Since 1950, nearly every West Indian novelist worth the name had come to London and more than a hundred books had come from their typewriters and pens. But despite this, the British public didn't seem to be very much aware of the nature and value of this contribution.

[...] This situation, it seemed to me, was something to be deplored. The isolation of West Indian writers from each other and from the society in which they lived could eventually only stultify development and could do nothing to contribute to perhaps the most important problem of our times – the problem of the future of race relations in Britain.

The BBC radio programme Caribbean Voices, to which Brathwaite was also a contributor, is considered a precursor of CAM.

The journal Savacou (1970–1980) was started as a platform for CAM, connecting its activities in Britain, the Caribbean region and the African diaspora, and elsewhere internationally.

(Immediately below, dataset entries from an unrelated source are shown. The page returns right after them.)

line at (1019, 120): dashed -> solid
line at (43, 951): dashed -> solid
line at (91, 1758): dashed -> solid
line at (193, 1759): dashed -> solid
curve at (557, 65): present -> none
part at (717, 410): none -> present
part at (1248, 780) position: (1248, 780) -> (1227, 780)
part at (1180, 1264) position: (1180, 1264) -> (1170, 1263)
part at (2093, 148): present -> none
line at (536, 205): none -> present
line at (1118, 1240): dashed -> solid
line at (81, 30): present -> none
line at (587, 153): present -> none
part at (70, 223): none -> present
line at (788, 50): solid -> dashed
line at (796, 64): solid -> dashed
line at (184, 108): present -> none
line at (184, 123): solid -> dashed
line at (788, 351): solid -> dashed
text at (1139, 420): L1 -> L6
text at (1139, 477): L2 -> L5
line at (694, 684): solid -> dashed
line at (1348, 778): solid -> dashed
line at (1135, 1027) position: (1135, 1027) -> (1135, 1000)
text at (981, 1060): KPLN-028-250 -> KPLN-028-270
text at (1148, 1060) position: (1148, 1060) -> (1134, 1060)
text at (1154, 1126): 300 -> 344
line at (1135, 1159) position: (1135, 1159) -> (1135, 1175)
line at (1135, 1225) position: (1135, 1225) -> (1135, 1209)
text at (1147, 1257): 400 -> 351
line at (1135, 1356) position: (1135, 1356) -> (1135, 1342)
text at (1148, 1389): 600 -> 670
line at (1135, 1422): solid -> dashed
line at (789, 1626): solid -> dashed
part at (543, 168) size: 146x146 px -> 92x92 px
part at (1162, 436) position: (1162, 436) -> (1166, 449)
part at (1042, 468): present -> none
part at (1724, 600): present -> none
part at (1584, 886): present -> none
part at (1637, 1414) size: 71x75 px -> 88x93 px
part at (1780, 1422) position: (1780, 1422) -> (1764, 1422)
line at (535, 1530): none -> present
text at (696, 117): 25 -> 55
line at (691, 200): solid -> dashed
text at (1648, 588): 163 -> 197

La Rose began selling and publishing books, under the name New Beacon Books, which addressed the demand for material that was stimulated by the formation of CAM.

Other notable artists and intellectuals associated with CAM include Evan Jones, C. L. R. James, Stuart Hall, Wilson Harris, Kenneth Ramchand, Ronald Moody, Aubrey Williams, Gordon Rohlehr, Christopher Laird, Louis James, Clifton Campbell, Orlando Patterson, Ivan Van Sertima, Althea McNish, Donald Hinds, James Berry, Errol Lloyd and Anne Walmsley. Linton Kwesi Johnson is among a younger generation of Caribbean writers to have been a member of CAM during the early 1970s.

CAM is acknowledged as being particularly significant in helping to "spark interest in the work of Britain's artists of color". The first CAM conference was held in September 1967 in London, and a subsequent conference at the University of Kent in 1969.

The work of CAM members was brought to the public eye by the BBC in a special Caribbean edition of the magazine programme Full House, introduced by Joe Melia and transmitted on 3 February 1973, in which the work of writers, musicians and film-makers was presented in a studio setting of visual artists' work, brought together by La Rose, Horace Ové and others, with studio designs by McNish.